To read more of Tangled Web, find the book on www.bookstrand.com/julie-eberhart-painter/, www.omnilit.com, or at www.champagnebooks.com. Julie’s website will take you there: www.books-jepainter.com
Julie Eberhart Painter
Thursday, January 26, 2012
An interview by Princess Annie ~ Angelica's cat!
Did you always want to become a writer?
A: Was born with a story in my mouth.
Z: Yup, her first words were gagagoba dada... which means... Once upon a diaper change.
What is the most, and the least interesting fact about writing?
Z: Most interesting... although we work in seclusion we're actually on a stage, displaying for the world the strange workings of our minds in the form of stories... all for the sake of entertainment
A: Less interesting... Zi makes great coffee
Z: Ang that has nothing to do with writing.
A: Sure it does... fuels my thoughts... energizes my body... puts me in a good mood
Z: You usually drink tea.
A: Well, there is that.
How did you celebrate your first release?
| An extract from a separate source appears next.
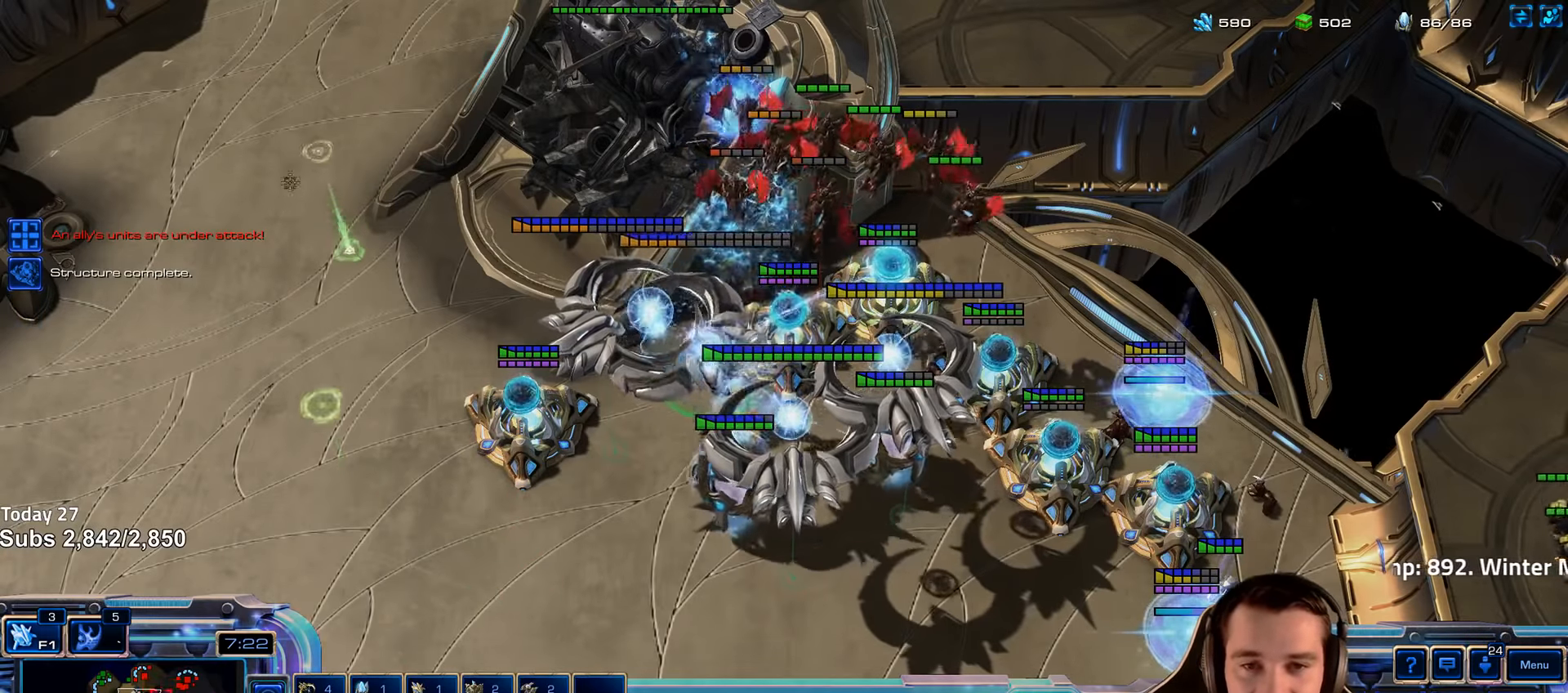
{"keys": [], "events": [[317, "tilde", "down"], [417, "tilde", "up"]]}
Do you have a special ritual for celebrating a book release?
A: I sent smile-face e-mails to all my closest friends and family, engaging them to atta-girl me, and they do.
Z: The question asked about ritual.
A: It did?
Z: Yup! Ok, here's my ritual. My neighbor has this immense weeping willow tree, and after a book release, I wait for the blackness night in the heaviest rain, strip naked and run helter-skelter through the drooping branches screaming, "Look what I did... Look what I did... Look what I did..." Then I dress and act as if it never happened.
A: (Making a note to avoid the office when it is a heavy rain and the middle of the night)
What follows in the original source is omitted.